------ Extrait fourni ------
Et la situation risque d'empirer:
"Étant donné l'épuisement des stocks dans la région, la moindre nouvelle optimiste, qu'il s'agisse de conditions météorologiques ou d'une rupture d'approvisionnement, a la capacité d'envoyer les marchés vers une guerre du prix le plus haut, alors que les fondamentaux indiquent que le marché devra s'équilibrer sur la destruction de la demande, une dynamique déjà observée en Asie et en Europe", a-t-il ajouté.
Comment la crise de la chaîne d'approvisionnement peut-elle affecter le prix de l'or?
Compte tenu des événements dramatiques de ces derniers mois, il n'est pas surprenant que les marchés restent volatils, et que de nombreux investisseurs s'inquiètent de la manière dont cette situation pourrait affecter leur investissement en or physique.
Mais il semble que, au milieu de tout ce chaos dans la chaîne d'approvisionnement, le prix de l'or ait surtout réagi à ses moteurs "traditionnels" que sont les chiffres de l'inflation aux États-Unis et la dynamique du dollar américain.
------ Entrées fournies ------
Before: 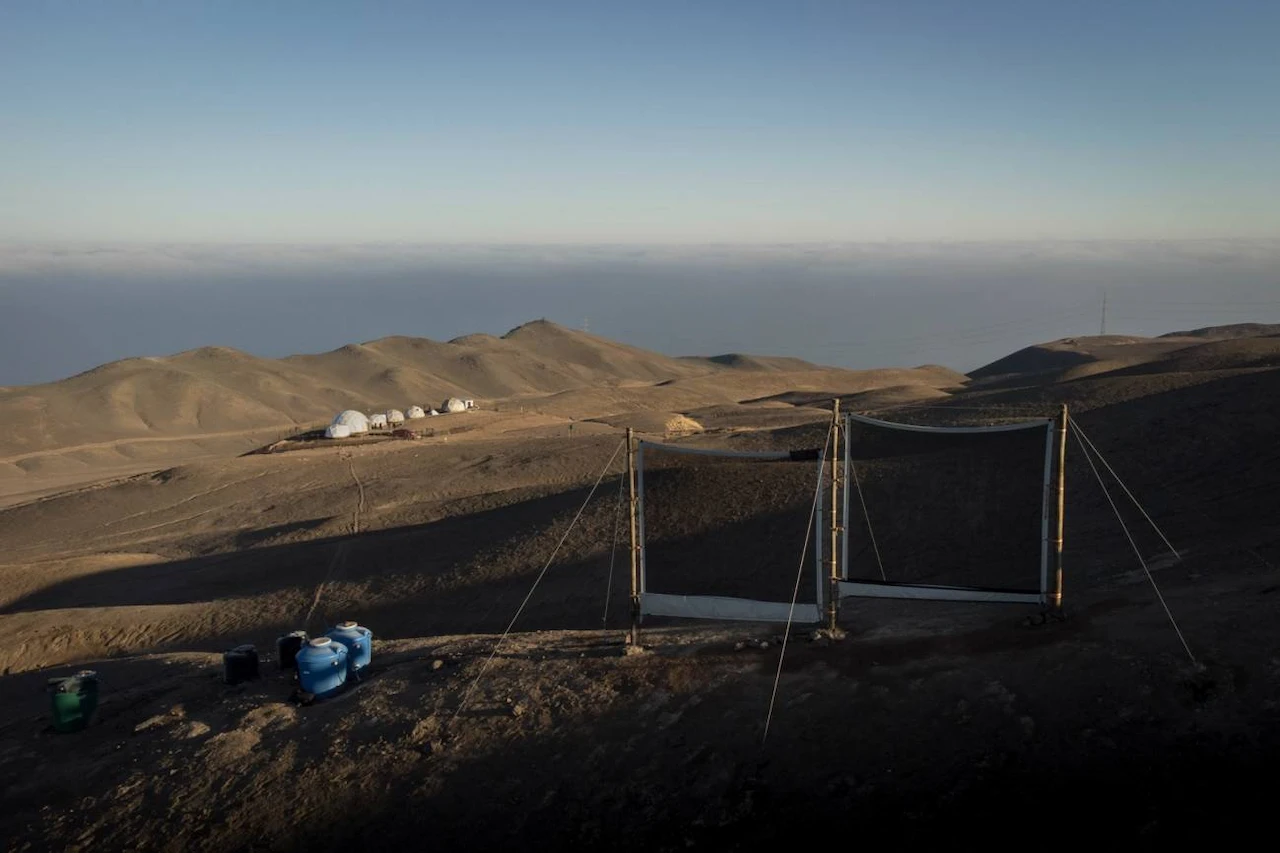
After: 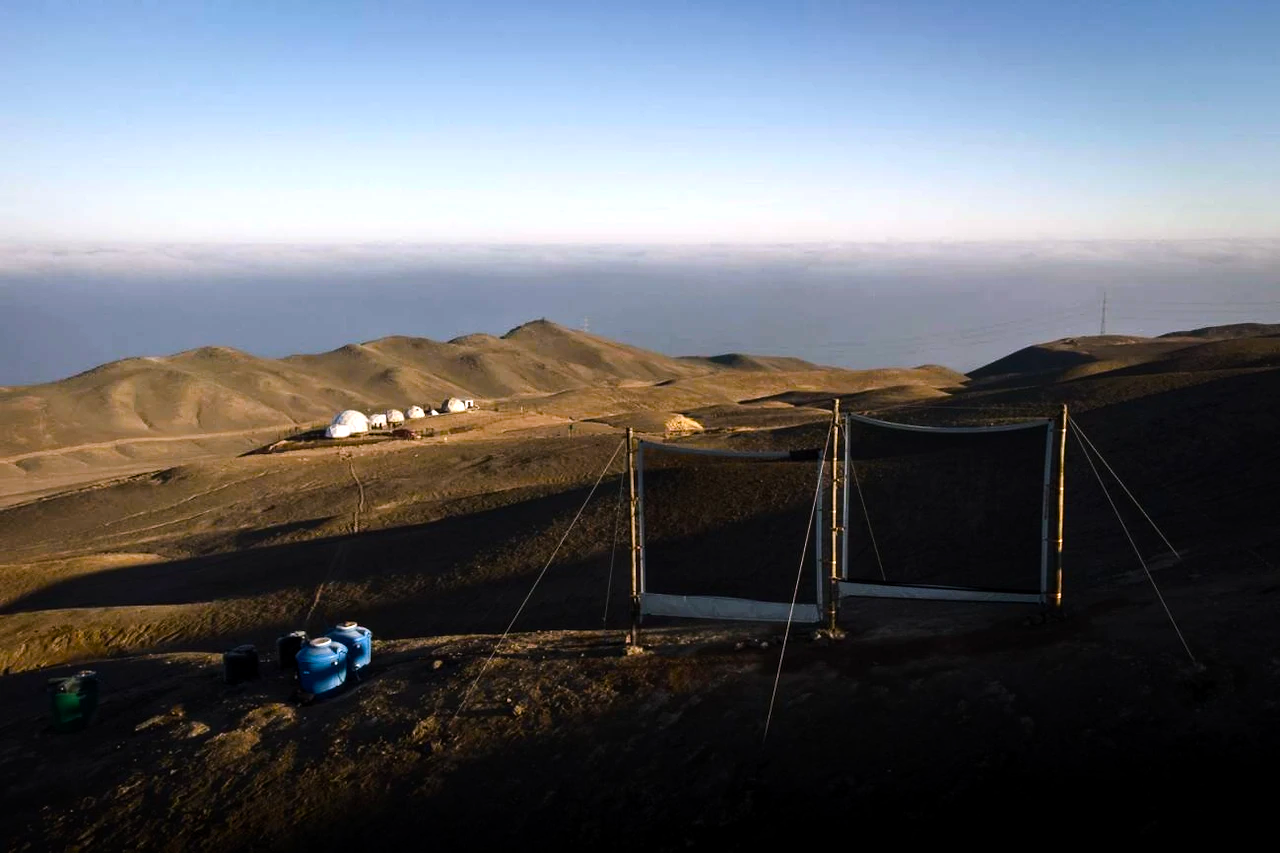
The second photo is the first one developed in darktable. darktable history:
color balance rgb: highlights gain › chroma 2.01%, highlights gain › hue 291.08°, perceptual saturation grading › global saturation 40.166%, perceptual saturation grading › highlights -25.572%, perceptual saturation grading › mid-tones 34.484%, perceptual saturation grading › shadows 35.111%
tone equalizer: -8 EV -1.07 EV, -7 EV -1.03 EV, -6 EV -0.888 EV, -5 EV -0.617 EV, -3 EV 0.581 EV, -2 EV 0.872 EV, -1 EV 1 EV, +0 EV 1.07 EV, edges refinement/feathering 500, mask exposure compensation -1.57 EV, preserve details no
------
## Tâche à réaliser 1
Reproduisez le passage de l'extrait fourni qui va de « Et la situation » jusqu'à « prix de l'or? » inclus.
## Tâche à réaliser 2
Répondez aux questions suivantes à partir de l'extrait fourni :
(a) Dans quelles régions la dynamique de destruction de la demande a-t-elle déjà été observée ?
(b) Pour quel type d'investissement de nombreux investisseurs s'inquiètent-ils ?
(c) Quels sont les moteurs « traditionnels » auxquels le prix de l'or semble avoir surtout réagi ?

## Résultat obtenu 1
Et la situation risque d'empirer:
"Étant donné l'épuisement des stocks dans la région, la moindre nouvelle optimiste, qu'il s'agisse de conditions météorologiques ou d'une rupture d'approvisionnement, a la capacité d'envoyer les marchés vers une guerre du prix le plus haut, alors que les fondamentaux indiquent que le marché devra s'équilibrer sur la destruction de la demande, une dynamique déjà observée en Asie et en Europe", a-t-il ajouté.
Comment la crise de la chaîne d'approvisionnement peut-elle affecter le prix de l'or?

## Résultat obtenu 2
(a) En Asie et en Europe.
(b) Leur investissement en or physique.
(c) Les chiffres de l'inflation aux États-Unis et la dynamique du dollar américain.